> _Listed records_:
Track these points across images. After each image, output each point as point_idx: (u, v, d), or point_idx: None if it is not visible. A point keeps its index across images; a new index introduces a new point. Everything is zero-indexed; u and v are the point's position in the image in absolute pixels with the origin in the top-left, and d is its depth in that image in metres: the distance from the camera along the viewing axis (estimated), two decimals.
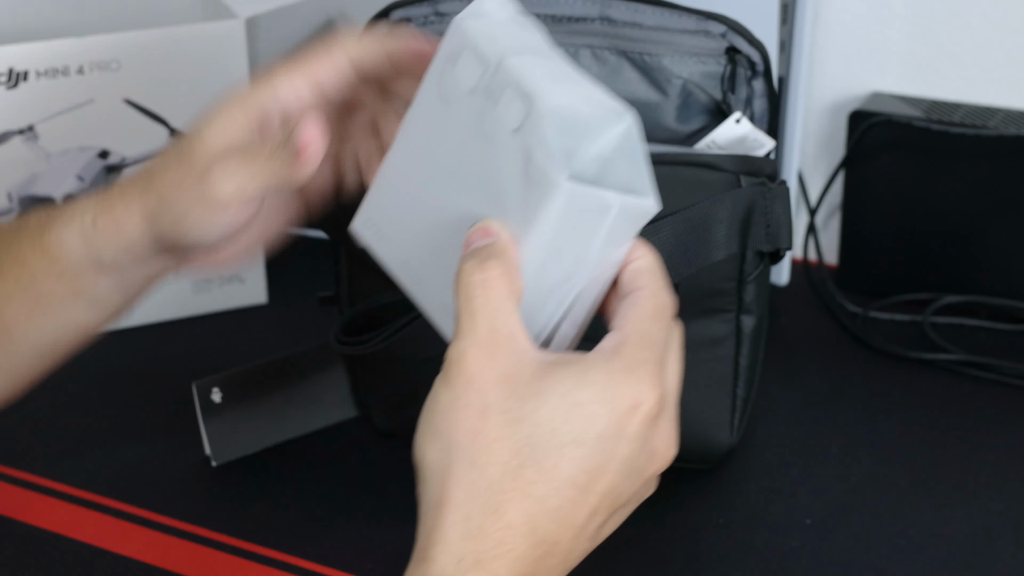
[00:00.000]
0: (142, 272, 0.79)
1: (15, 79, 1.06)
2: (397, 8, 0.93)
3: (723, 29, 0.89)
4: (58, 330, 0.81)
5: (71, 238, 0.78)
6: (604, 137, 0.65)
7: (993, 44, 1.15)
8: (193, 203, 0.74)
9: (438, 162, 0.68)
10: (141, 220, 0.76)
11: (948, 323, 1.13)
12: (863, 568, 0.86)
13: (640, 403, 0.62)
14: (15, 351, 0.81)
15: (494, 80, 0.65)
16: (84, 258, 0.78)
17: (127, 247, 0.77)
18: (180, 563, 0.87)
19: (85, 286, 0.79)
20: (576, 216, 0.64)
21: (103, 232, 0.77)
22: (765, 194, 0.87)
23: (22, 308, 0.80)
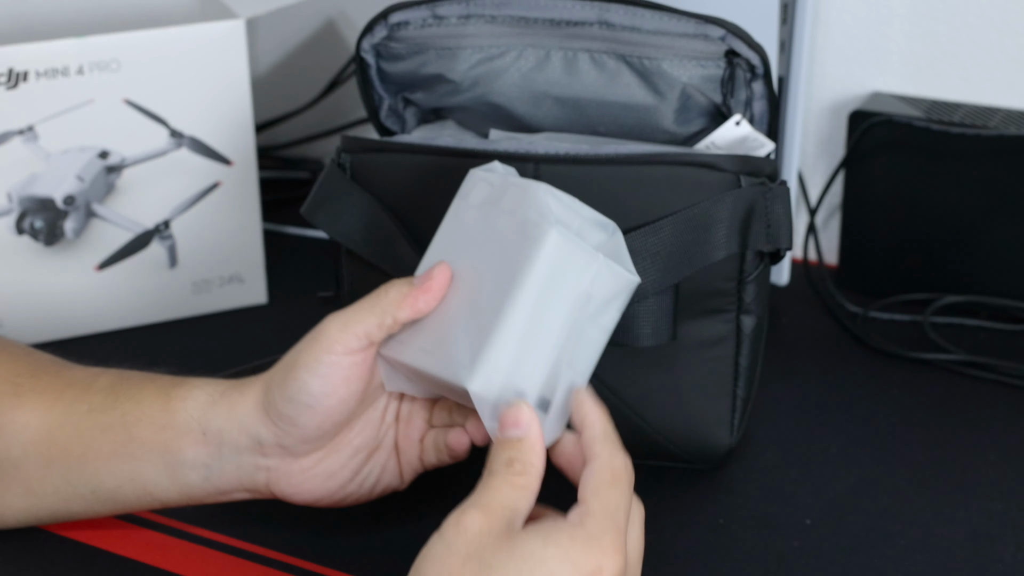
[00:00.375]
0: (233, 461, 0.82)
1: (15, 79, 1.06)
2: (396, 11, 0.93)
3: (722, 32, 0.89)
4: (128, 480, 0.84)
5: (198, 396, 0.82)
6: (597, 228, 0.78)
7: (993, 44, 1.15)
8: (302, 351, 0.79)
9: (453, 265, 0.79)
10: (258, 391, 0.81)
11: (948, 323, 1.13)
12: (863, 568, 0.86)
13: (602, 569, 0.69)
14: (80, 482, 0.84)
15: (498, 189, 0.78)
16: (196, 419, 0.82)
17: (237, 420, 0.81)
18: (180, 563, 0.87)
19: (178, 447, 0.82)
20: (564, 264, 0.75)
21: (224, 400, 0.82)
22: (765, 194, 0.87)
23: (111, 444, 0.83)
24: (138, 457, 0.83)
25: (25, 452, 0.83)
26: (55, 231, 1.10)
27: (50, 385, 0.85)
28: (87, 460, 0.83)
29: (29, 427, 0.83)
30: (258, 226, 1.16)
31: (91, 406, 0.83)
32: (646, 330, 0.87)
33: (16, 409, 0.84)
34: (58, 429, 0.83)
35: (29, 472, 0.84)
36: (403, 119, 0.99)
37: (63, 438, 0.83)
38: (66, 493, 0.84)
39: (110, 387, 0.84)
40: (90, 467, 0.83)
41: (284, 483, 0.83)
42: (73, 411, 0.83)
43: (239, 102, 1.12)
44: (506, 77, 0.92)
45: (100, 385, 0.85)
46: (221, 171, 1.13)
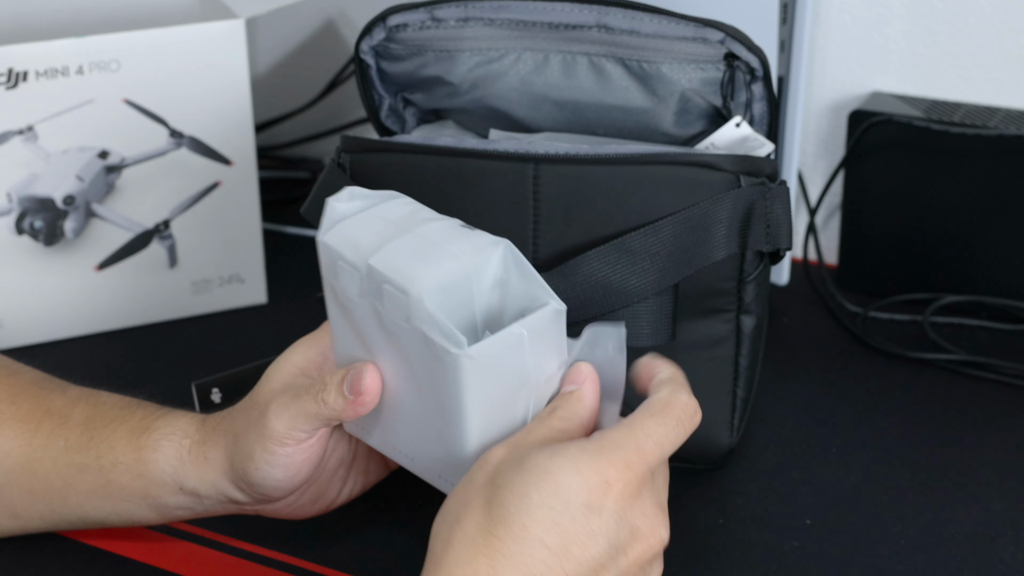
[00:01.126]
0: (217, 504, 0.82)
1: (15, 79, 1.05)
2: (394, 13, 0.93)
3: (721, 36, 0.88)
4: (113, 515, 0.84)
5: (166, 453, 0.81)
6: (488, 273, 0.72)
7: (993, 44, 1.15)
8: (255, 441, 0.78)
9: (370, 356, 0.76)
10: (224, 460, 0.80)
11: (948, 323, 1.13)
12: (863, 568, 0.86)
13: (611, 482, 0.66)
14: (63, 512, 0.84)
15: (371, 282, 0.72)
16: (169, 476, 0.81)
17: (210, 483, 0.80)
18: (180, 563, 0.87)
19: (159, 496, 0.82)
20: (496, 362, 0.71)
21: (193, 462, 0.81)
22: (765, 194, 0.87)
23: (90, 484, 0.83)
24: (118, 498, 0.83)
25: (8, 479, 0.84)
26: (55, 231, 1.10)
27: (30, 413, 0.84)
28: (68, 496, 0.83)
29: (10, 455, 0.83)
30: (258, 226, 1.16)
31: (67, 442, 0.83)
32: (646, 330, 0.87)
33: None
34: (37, 462, 0.83)
35: (13, 498, 0.84)
36: (403, 119, 0.99)
37: (43, 472, 0.83)
38: (52, 520, 0.85)
39: (85, 422, 0.83)
40: (73, 502, 0.83)
41: (269, 513, 0.83)
42: (51, 445, 0.83)
43: (239, 102, 1.12)
44: (505, 80, 0.92)
45: (76, 419, 0.84)
46: (221, 171, 1.13)
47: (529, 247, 0.88)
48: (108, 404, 0.85)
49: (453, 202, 0.89)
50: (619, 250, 0.86)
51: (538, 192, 0.88)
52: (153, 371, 1.08)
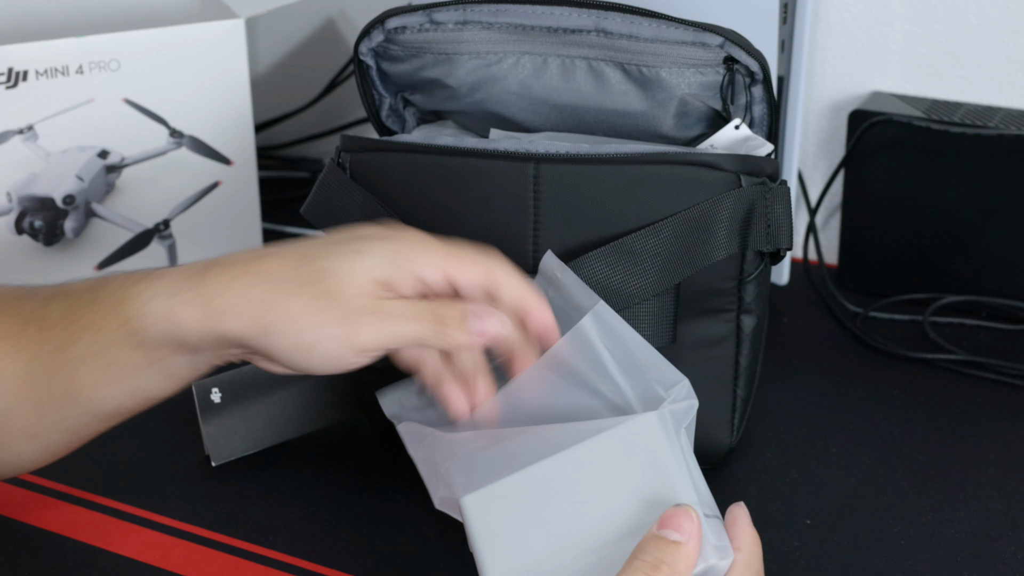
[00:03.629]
0: (215, 355, 0.80)
1: (15, 79, 1.06)
2: (393, 16, 0.93)
3: (720, 40, 0.88)
4: (125, 397, 0.81)
5: (154, 314, 0.78)
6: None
7: (993, 44, 1.15)
8: (328, 340, 0.75)
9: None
10: (247, 326, 0.76)
11: (948, 323, 1.13)
12: (863, 568, 0.86)
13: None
14: (77, 413, 0.82)
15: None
16: (164, 335, 0.78)
17: (218, 340, 0.77)
18: (180, 563, 0.87)
19: (160, 358, 0.79)
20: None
21: (195, 320, 0.77)
22: (765, 194, 0.87)
23: (92, 373, 0.80)
24: (124, 377, 0.80)
25: (15, 399, 0.81)
26: (55, 231, 1.10)
27: (9, 328, 0.81)
28: (75, 393, 0.81)
29: (6, 375, 0.81)
30: (258, 226, 1.16)
31: (55, 343, 0.80)
32: (647, 332, 0.87)
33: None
34: (34, 371, 0.80)
35: (24, 418, 0.82)
36: (403, 119, 0.99)
37: (43, 379, 0.80)
38: (69, 425, 0.82)
39: (65, 317, 0.80)
40: (81, 397, 0.81)
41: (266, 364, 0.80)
42: (41, 351, 0.80)
43: (239, 102, 1.12)
44: (503, 84, 0.92)
45: (54, 317, 0.81)
46: (221, 171, 1.13)
47: (529, 247, 0.88)
48: (80, 290, 0.82)
49: (453, 202, 0.89)
50: (620, 251, 0.86)
51: (538, 191, 0.88)
52: None
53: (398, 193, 0.90)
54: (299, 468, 0.95)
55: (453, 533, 0.89)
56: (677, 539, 0.69)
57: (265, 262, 0.78)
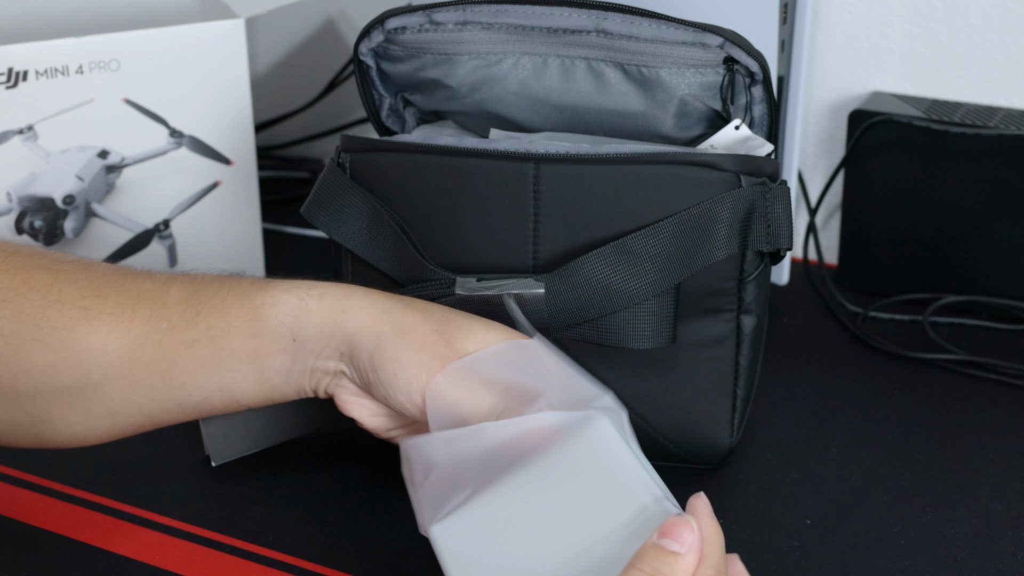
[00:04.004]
0: (310, 364, 0.82)
1: (15, 79, 1.06)
2: (392, 16, 0.93)
3: (720, 41, 0.88)
4: (216, 390, 0.83)
5: (288, 301, 0.81)
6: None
7: (993, 44, 1.15)
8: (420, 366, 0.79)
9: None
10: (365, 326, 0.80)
11: (948, 323, 1.13)
12: (863, 568, 0.86)
13: None
14: (166, 398, 0.83)
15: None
16: (288, 324, 0.81)
17: (331, 335, 0.80)
18: (180, 563, 0.87)
19: (267, 353, 0.81)
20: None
21: (320, 309, 0.81)
22: (765, 194, 0.87)
23: (198, 357, 0.82)
24: (227, 368, 0.81)
25: (107, 375, 0.81)
26: (55, 231, 1.10)
27: (120, 303, 0.82)
28: (173, 376, 0.81)
29: (108, 350, 0.81)
30: (258, 226, 1.16)
31: (171, 323, 0.81)
32: (647, 332, 0.87)
33: (91, 335, 0.81)
34: (139, 349, 0.81)
35: (112, 394, 0.82)
36: (403, 119, 0.99)
37: (145, 357, 0.81)
38: (151, 409, 0.83)
39: (186, 300, 0.82)
40: (176, 382, 0.82)
41: (339, 396, 0.83)
42: (153, 329, 0.81)
43: (239, 102, 1.12)
44: (503, 84, 0.92)
45: (174, 299, 0.82)
46: (221, 171, 1.13)
47: (529, 247, 0.88)
48: (207, 279, 0.84)
49: (453, 202, 0.89)
50: (620, 251, 0.86)
51: (538, 191, 0.88)
52: None
53: (398, 193, 0.90)
54: (299, 468, 0.95)
55: None
56: (677, 550, 0.68)
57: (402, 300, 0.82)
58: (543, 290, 0.86)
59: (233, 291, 0.82)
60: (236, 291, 0.82)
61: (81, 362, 0.81)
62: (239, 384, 0.82)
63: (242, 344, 0.81)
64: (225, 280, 0.83)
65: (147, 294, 0.82)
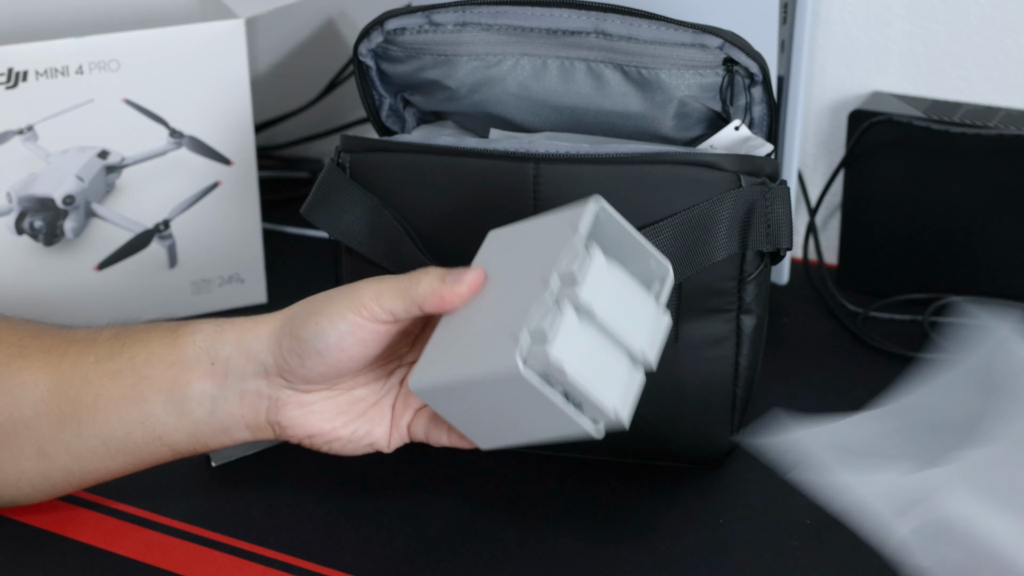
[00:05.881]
0: (237, 390, 0.83)
1: (15, 79, 1.06)
2: (392, 17, 0.93)
3: (720, 42, 0.88)
4: (137, 424, 0.84)
5: (205, 328, 0.84)
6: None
7: (993, 44, 1.15)
8: (329, 302, 0.80)
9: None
10: (276, 321, 0.82)
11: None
12: (863, 568, 0.86)
13: None
14: (90, 434, 0.85)
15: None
16: (204, 349, 0.83)
17: (247, 346, 0.82)
18: (180, 563, 0.87)
19: (186, 381, 0.83)
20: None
21: (233, 327, 0.83)
22: (765, 194, 0.87)
23: (120, 388, 0.84)
24: (147, 398, 0.83)
25: (36, 411, 0.84)
26: (55, 231, 1.10)
27: (54, 343, 0.86)
28: (97, 408, 0.84)
29: (38, 384, 0.84)
30: (258, 226, 1.16)
31: (97, 356, 0.84)
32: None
33: (24, 370, 0.85)
34: (67, 383, 0.84)
35: (41, 431, 0.84)
36: (403, 119, 0.99)
37: (72, 391, 0.84)
38: (77, 449, 0.85)
39: (115, 336, 0.85)
40: (100, 415, 0.84)
41: (282, 414, 0.83)
42: (80, 363, 0.84)
43: (239, 102, 1.12)
44: (503, 85, 0.92)
45: (104, 337, 0.86)
46: (221, 171, 1.13)
47: None
48: (139, 323, 0.87)
49: (453, 202, 0.89)
50: None
51: (538, 191, 0.88)
52: None
53: (398, 193, 0.90)
54: (299, 468, 0.95)
55: (453, 534, 0.89)
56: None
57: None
58: None
59: (160, 327, 0.85)
60: (163, 327, 0.85)
61: (13, 397, 0.84)
62: (159, 416, 0.84)
63: (161, 372, 0.83)
64: (156, 322, 0.87)
65: (81, 336, 0.86)
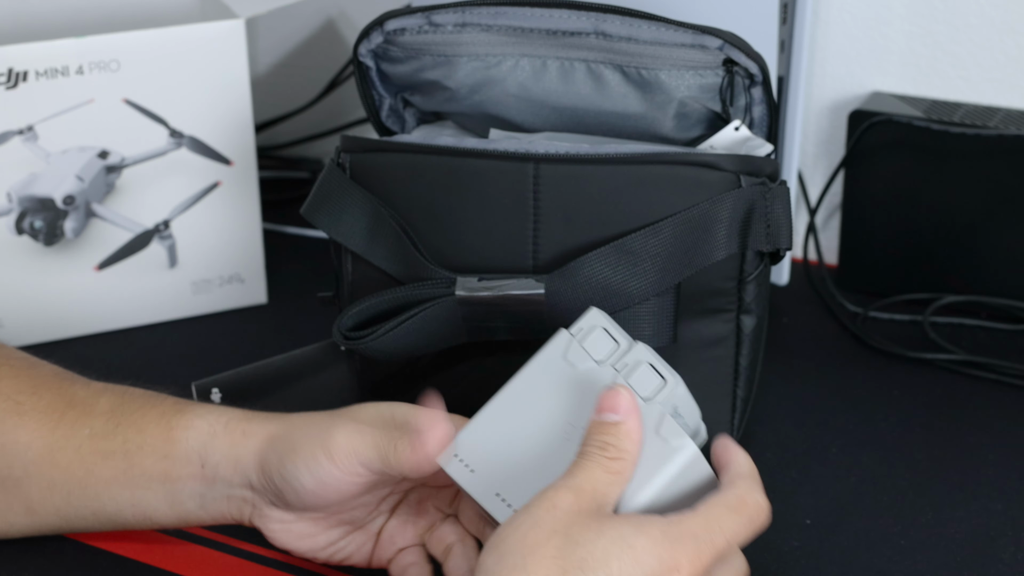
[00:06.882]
0: (225, 493, 0.82)
1: (15, 79, 1.06)
2: (391, 18, 0.92)
3: (720, 43, 0.88)
4: (129, 506, 0.83)
5: (198, 430, 0.82)
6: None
7: (993, 44, 1.15)
8: (309, 441, 0.78)
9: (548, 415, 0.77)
10: (264, 441, 0.80)
11: (948, 323, 1.13)
12: (863, 568, 0.87)
13: (681, 568, 0.69)
14: (80, 504, 0.84)
15: (627, 357, 0.77)
16: (195, 450, 0.81)
17: (235, 459, 0.81)
18: (180, 563, 0.87)
19: (177, 476, 0.82)
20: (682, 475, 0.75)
21: (226, 434, 0.81)
22: (765, 194, 0.87)
23: (112, 469, 0.83)
24: (139, 485, 0.83)
25: (27, 472, 0.83)
26: (55, 231, 1.10)
27: (52, 404, 0.84)
28: (88, 484, 0.83)
29: (31, 447, 0.83)
30: (258, 226, 1.16)
31: (92, 430, 0.83)
32: (647, 332, 0.87)
33: (19, 428, 0.84)
34: (59, 452, 0.83)
35: (30, 492, 0.84)
36: (403, 119, 0.99)
37: (64, 461, 0.83)
38: (67, 513, 0.84)
39: (111, 410, 0.84)
40: (91, 491, 0.83)
41: (263, 524, 0.83)
42: (75, 434, 0.83)
43: (239, 102, 1.12)
44: (503, 86, 0.92)
45: (102, 407, 0.84)
46: (221, 171, 1.13)
47: (529, 247, 0.88)
48: (135, 393, 0.85)
49: (453, 202, 0.89)
50: (620, 251, 0.86)
51: (538, 192, 0.88)
52: (153, 371, 1.08)
53: (398, 193, 0.90)
54: None
55: None
56: (616, 419, 0.72)
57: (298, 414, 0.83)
58: (543, 290, 0.86)
59: (155, 408, 0.84)
60: (157, 409, 0.84)
61: (5, 455, 0.84)
62: (150, 503, 0.83)
63: (154, 464, 0.82)
64: (150, 397, 0.85)
65: (79, 400, 0.85)
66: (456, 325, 0.89)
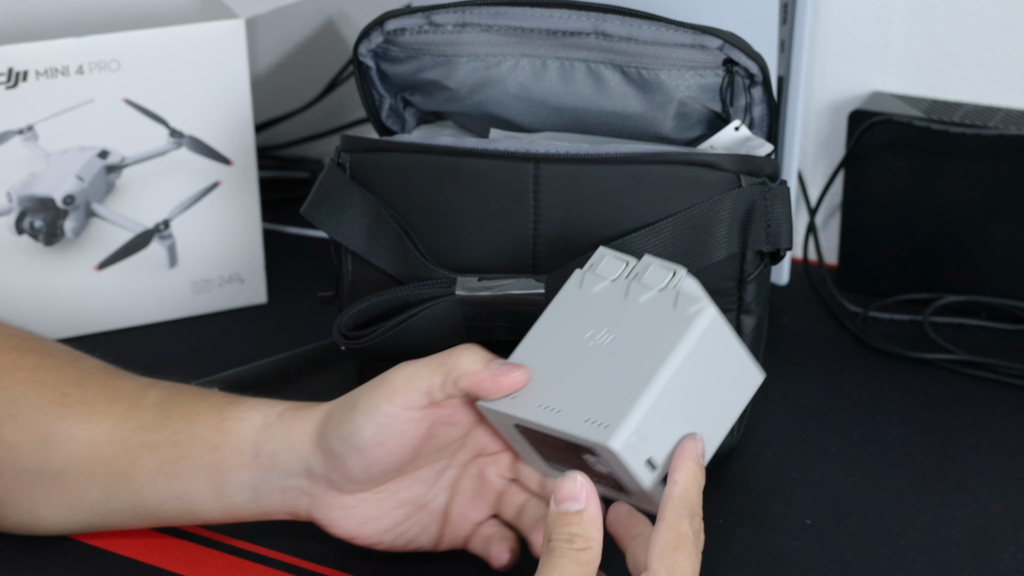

> _Task goal_: The lines above starting at the one that contains "4: (58, 330, 0.81)" and ending at the one that contains "15: (494, 80, 0.65)" must be transcribed exactly, and no other lines may appear.

> _Result_:
4: (58, 330, 0.81)
5: (71, 238, 0.78)
6: (604, 137, 0.65)
7: (993, 44, 1.15)
8: (193, 203, 0.74)
9: (438, 162, 0.68)
10: (141, 220, 0.76)
11: (948, 323, 1.13)
12: (863, 568, 0.86)
13: (640, 403, 0.62)
14: (15, 351, 0.81)
15: (494, 80, 0.65)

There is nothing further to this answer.